Work instructions:
[1] Answer these from the nightclub discussion, one line per answer, lettered to match:
(a) What kind of relationship does the writer of the opening lines prefer?
(b) What reason does the quoted writer give for going to clubs?
(c) According to the quoted writer, what begins when the "please leave me alone" signals are not understood?
[2] Resume the nightclub discussion after its final sentence.

Selected text:
However, I've improved myself a bit recently, leading to more opportunities. I've had opportunities before, but not really been sure how to make a move (in opportunities where I 'would').
Last night was a blatant example of this - total opportunity with a really hot woman, and decent opportunities with a couple of other hot women.
I'd rather a long term relationship, but I don't have a problem with casual sex, and you wouldn't either if you saw that girl :^P
So, pulling on a dancefloor, where you can't really talk. Help Mumbai get laid :^D
> That's the point.
> I don't go to clubs for any other reason than it's somewhere to drink
> late,
I didn't think you partook in the consumption of alcohol.
> I know standing around makes it hard to talk, that's why I do it.
> You'd think a guy looking bored and refusing to dance would send out
> "please leave me alone" signals, but still sometimes it
> doesn't get understood.
> Which is when the faux sign-language begins and they get embarrassed
> and can't leave quick enough when they think they're chatting up a
> deaf bloke.
If you don't want to talk to these people and don't like the music, then why go at all? If all you're after is some late drinkin', why not do it at home where you can invite someone you actually want to talk to?

Dataset section:

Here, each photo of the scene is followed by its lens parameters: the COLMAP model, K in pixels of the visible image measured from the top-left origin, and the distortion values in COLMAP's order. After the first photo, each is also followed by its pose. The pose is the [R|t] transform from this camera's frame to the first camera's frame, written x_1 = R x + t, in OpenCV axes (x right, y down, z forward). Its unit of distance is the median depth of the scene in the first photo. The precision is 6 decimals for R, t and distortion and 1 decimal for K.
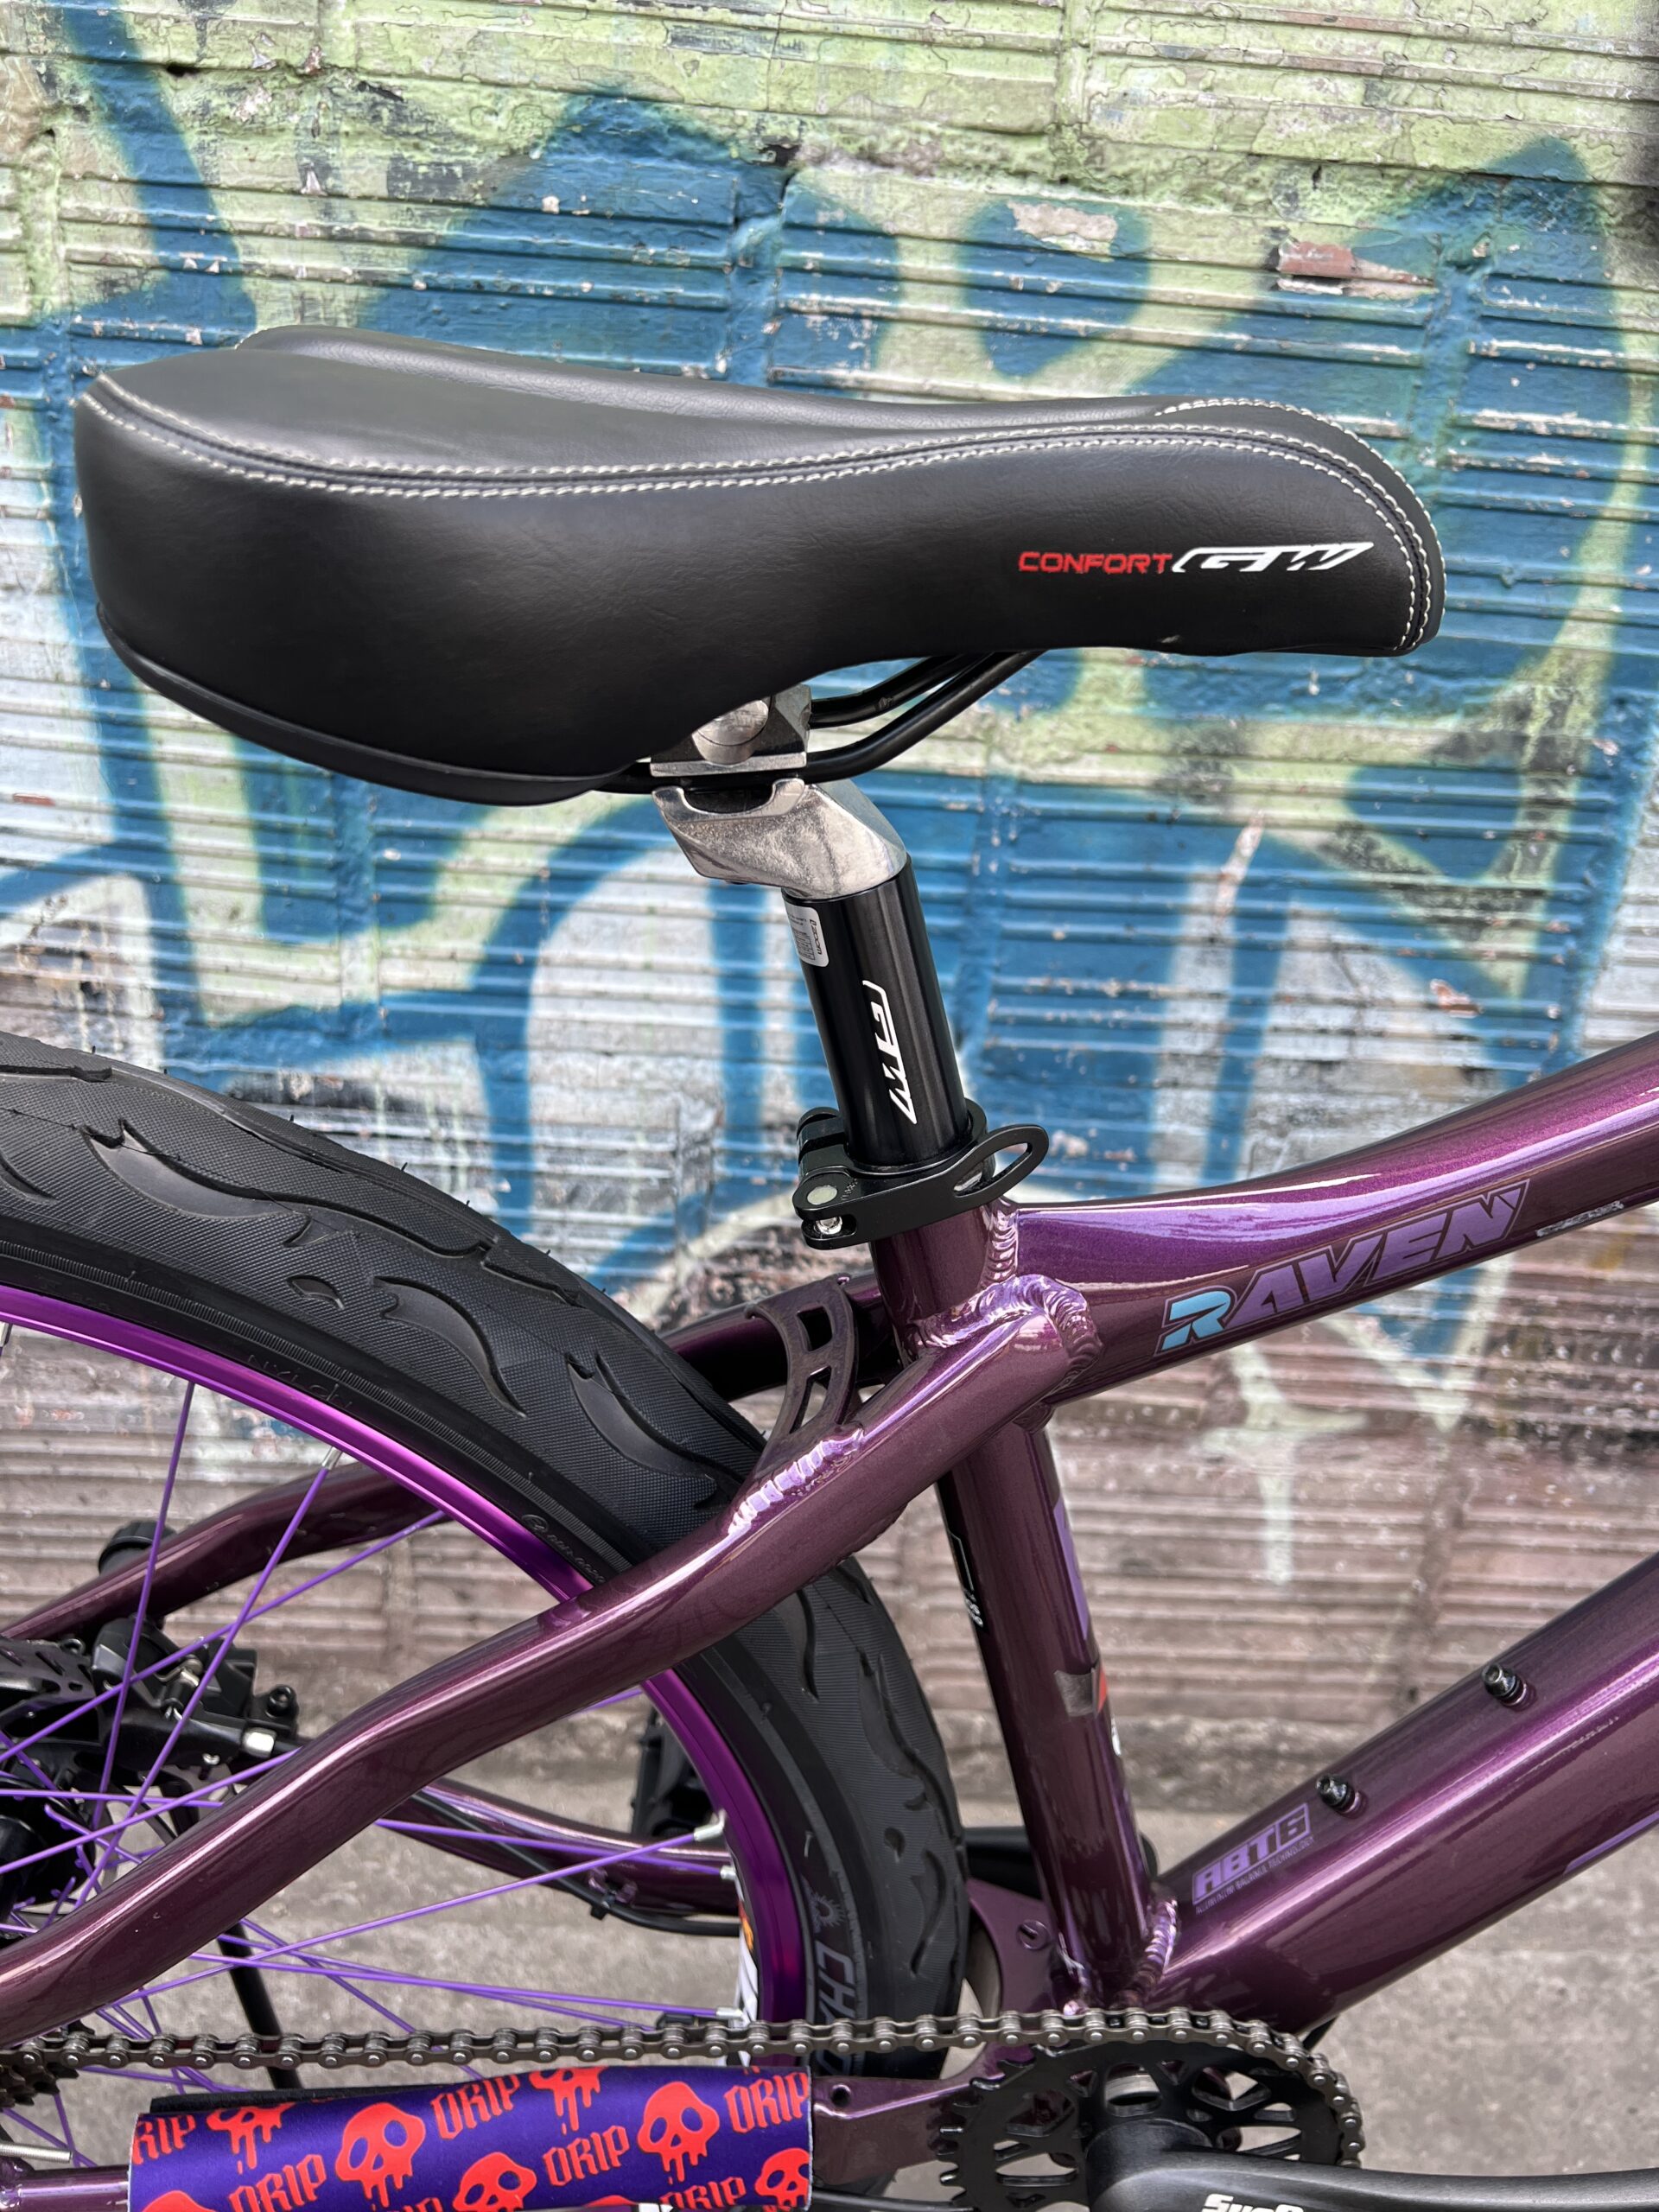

Answers to the exercise:
[1]
(a) A long-term relationship.
(b) It's somewhere to drink late.
(c) The faux sign language begins.

[2]
Jeez...
> Hmm, another approach to try.
> To be honest, I'm still not much better equipped to pull when a
> random opportunity occurs on the dancefloor, and I like to dance
> anyway - standing around gets boring and you usually can't talk. And
> if I'm there, some opportunities you don't want to miss.
--------
That's the point.
I don't go to clubs for any other reason than it's somewhere to drink late, and I certainly don't go with the intention of trying to bag somebody.
I can't stand the music, 17yr olds in Ben Sherman shirts gyrating like they're being peppered with machinegun fire irritate me and greasy-cheeked heiffers in crop-tops and low-waist jeans showing 4 inches of flabby pouch doesn't do it for me either.
I know standing around makes it hard to talk, that's why I do it.
You'd think a guy looking bored and refusing to dance would send out "please leave me alone" signals, but still sometimes it doesn't get understood.
Which is when the faux sign-language begins and they get embarrassed and can't leave quick enough when they think they're chatting up a deaf bloke.
> I myself would suggest serenading her with 1337 speak.
I find girls tend to lean more towards the binary approach, it has that "turn on and off" appeal.
> You put any of the theory into practise yet Duck?
Not been out since, not to a club anyway (played pool friday, worked saturday).
But I did mash my face into the grill. I think the burn pattern makes me look sexy.
The Funky Chicken
> I've found standing at the bar/sitting down and refusing to dance or
> interract works best. Ignoring the desperate gyrations of the drunk
> and stupid and simply chain-smoking inbetween shots of vodka.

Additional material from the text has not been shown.